Segue-se “What’s Happening Brother”. A dúvida em relação à melhoria do cenário anterior que se fala nos jornais é levantada enquanto a questão do primeiro tema se mantém, desta vez dirigida a um irmão. Começa a ser percebido um discurso de quem testemunhou em pessoa aquilo que descreveu na abertura e, em “Flyin’ High (In the Friendly Sky)”, Gaye confirma que pertenceu à força aérea e fingiu “ser tolo” para escapar dessa função. Esta canção conta essa história de forma simples.

“Save The Children” é sinónimo de salvar o mundo. Marvin Gaye alerta para um problema que existe ainda nos dias de hoje. Numa altura em que vemos notícias de crianças que morrem por uma guerra que não compraram, esta faixa é particularmente tocante. Das mais de 100 mil vítimas de violência e abusos no Senegal às violações que acontecem no nosso próprio país, a altura em que o mundo não cantará está cada vez mais próximo, tal como previsto e avisado por Gaye no seu ritmo e melodias subtis.

“God Is Love” transporta-nos mais uma vez para o lado mais religioso do artista. A sua veia de Gospel volta ao de cima enquanto nos relembra de que tudo o que Deus nos pede é que demos amor uns aos outros. “Mercy Mercy Me” tem uma vertente mais ecológica. As mais recentes greves estudantis são como que uma continuação da mensagem que vem desde 1971.

“Right On” explora os instrumentos de sopro numa maior dose do que as faixas anteriores. Exalta e, de certa forma, normaliza as diferenças sociais e prende o ouvido durante sete minutos, mesmo numa altura em que ouvir é uma capacidade subvalorizada. “Wholy Holy” surge de seguida, num ritmo mais calmo, apelando pela união de todas as pessoas. Contraditório? Talvez. A crítica social, no entanto, parece-me ser uma forte componente deste álbum. E nada melhor para uma crítica do que a contradição de ideias para ressaltar aquela que nos parece a mais acertada.

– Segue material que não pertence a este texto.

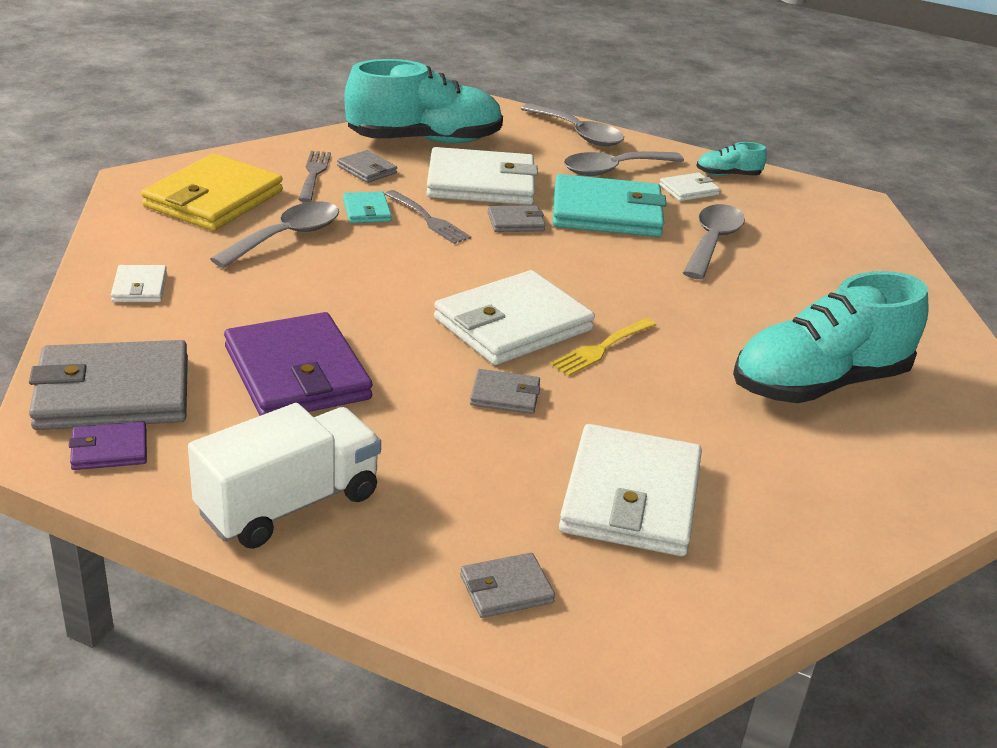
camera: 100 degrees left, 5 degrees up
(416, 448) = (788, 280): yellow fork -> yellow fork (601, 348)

O projeto termina com “Inner City Blues (Make Me Wanna Holler)” com uma batida que lembra África. A corrida pelo armamento e a chegada à lua compõem o primeiro verso. O crime aumenta, o pânico espalhasse, o dinheiro escasseia para alguns e quem tem cabelo comprido é julgado. A faixa é o resumo de todos os problemas anteriormente falados no álbum, funcionando até como uma espécie de conclusão cíclica.

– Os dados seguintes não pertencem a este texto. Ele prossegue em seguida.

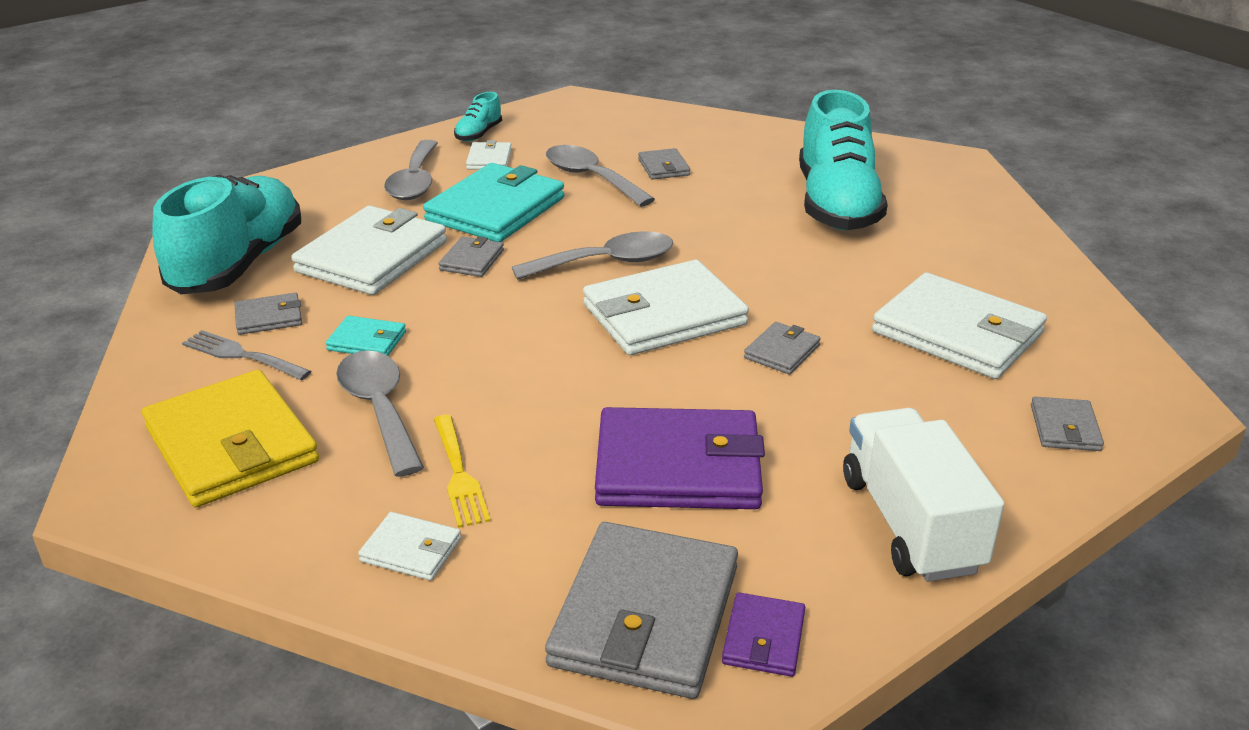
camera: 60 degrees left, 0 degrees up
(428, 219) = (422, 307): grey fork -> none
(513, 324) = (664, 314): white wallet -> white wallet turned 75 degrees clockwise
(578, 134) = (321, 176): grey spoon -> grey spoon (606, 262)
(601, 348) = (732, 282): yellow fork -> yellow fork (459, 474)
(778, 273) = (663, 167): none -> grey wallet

Ao ser descritivo, Marvin Gaye tornou-se um visionário. Os problemas que via em 1971 podem ser metafórica (ou literalmente) vividos em 2019. Com um toque de Blues, as melodias emotivas e misteriosas são complementadas pela voz e coros Gospel e dão até a solução para os problemas. O amor e a união são ressaltados como as soluções para o ódio e a destruição. Pode ser que, entretanto, as pessoas se comecem a ouvir mais.